During the first eight weeks or so of development, the fetus develops the rudimentary structure of the spinal column called the neural tube. This tube forms sort of in the same manner as when the edges of a flat piece of paper are brought together to form a tube. When the edges or a portion of these edges do not meet, a "neural tube defect" occurs. But it gets a little more complicated. Now picture this tube forming from several sheets of paper that are placed on top of each other. To form a complete neural tube, all the edges of all the layers must meet to be complete. If the outer most paper has edges that meet, the tube may look complete from the outside, but when you look inside, it is possible that the other sheets of paper inside the tube got crumpled and do not have the edges meeting.

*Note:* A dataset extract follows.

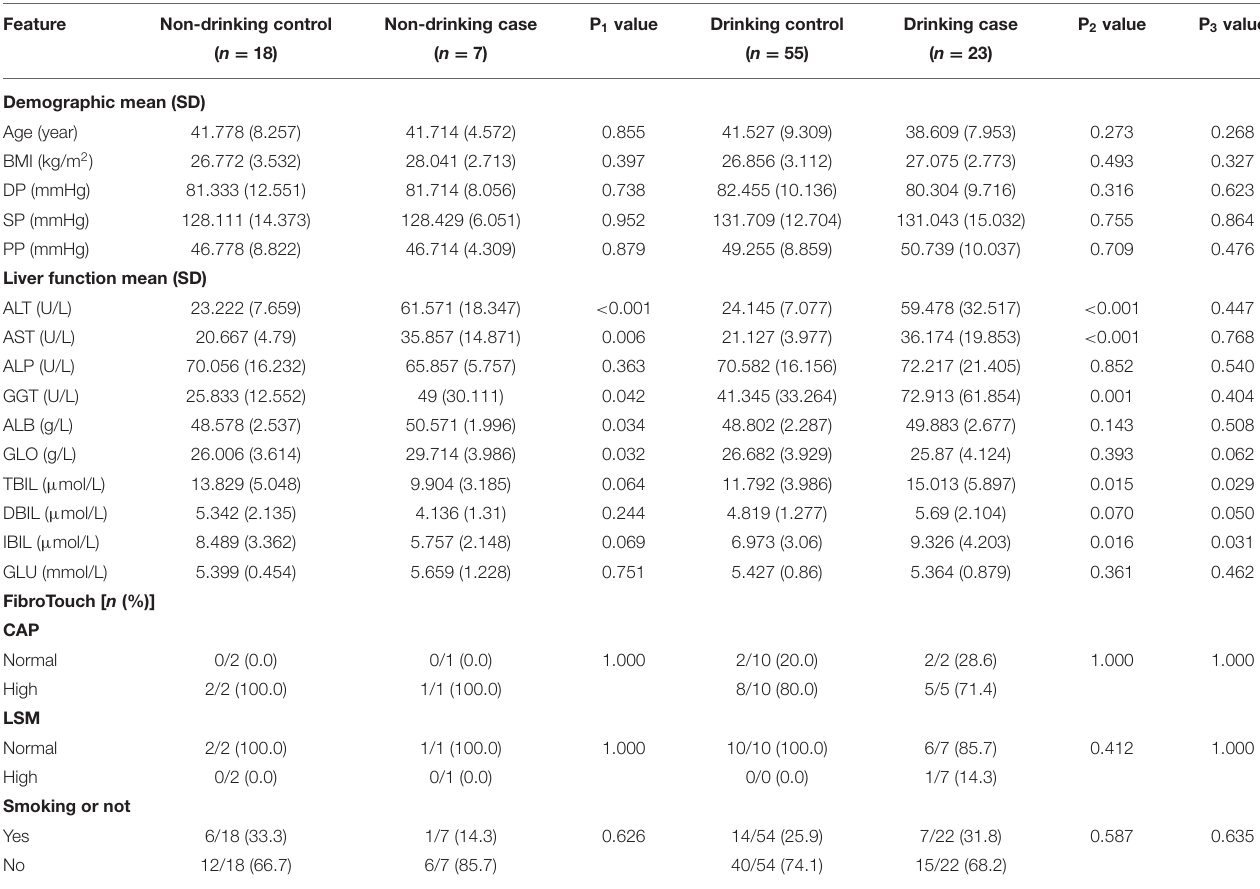
TABLE 1 | Demographic characteristics of the study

This is generally what can occur as the spinal column is forming. If the inner tissues of the tube become malformed, the outer layer including the skin may not be smooth. All the other permutations may be true as well. The outside layer may form with some dimples in it which have no effect on the inner layers. And there may be malformation of the inner layers which have no effect on the outer ones. To put it simply, a dimple in the lower back along the spine may be a simple divot in the skin which causes no problems whatsoever, or it may be the sign of malformation in lower layers including the spine and spinal cord.

The problem with this is that, as I stated above, at least two percent of babies may have these pits. That's one in every 50 babies. And almost all of these pits are insignificant when it comes to serious problems or involvement of deeper tissues. Therefore, what do doctors look for to decide who ought to have additional tests to examine the deeper tissues? There are a number of things, but some of them include:

-- Can the floor of the pit or dimple be easily visualized? Divots in which the bottom portion cannot be seen may be evidence of a neural tube that never closed completely.
-- Does the pit have a tuft of hair growing from it? This again make a pit suspicious for deeper involvement.
-- Is the neurologic exam normal? If there is significant involvement of the spinal column, there may be weakness in the legs.
-- How high up on the back is the dimple? Most dimples very low on the back (just above the buttocks) are of little concern. The higher the dimple is, the more likely it is to be associated with defects in deeper tissues.
-- Are there signs of any other defects? The brain, spinal column, kidneys, as well as other structures form at the same time the neural tube closes. Therefore, if there are any malformations in any other parts of the body, it becomes more concerning that the neural tube may be involved as well.

I'm happy to hear your son is having only minor complications. Premature infants can be quite a challenge as you well know, so it is always pleasing to hear of a premature child who is progressing well. To answer your question, it is the lower portion of the spinal cord that is involved with sending signals to allow the bladder to empty. When a sacral dimple is associated with a spinal cord malformation, there is a risk that the ability to empty the bladder correctly may be impaired. This in turn can lead to urinary tract infection. In other words, the sacral dimple may signal a spinal cord defect which could impair elimination of urine which in turn could cause a urinary tract infection, not the other way around. There is nothing about urinary tract infections that can cause sacral dimples.

Most spinal cord defects signaled by a sacral dimple may be adequately investigated by doing a thorough physical exam and, if needed, an ultrasound. In those in which there is a very high suspicion of spinal cord defect, an MRI is usually done to allow the neurosurgeon to see a very accurate and detailed picture to plan the repair. Ultrasounds are felt by most to be an excellent way to evaluate if there are any spinal cord defects. It is an easier procedure, less expensive, and does not require sedation as opposed to MRI. However, there are certainly variations and differences of opinion as to whom should get an MRI. I suggest you discuss your concerns with your doctor first. And if not satisfied, then certainly a second opinion would not be unreasonable.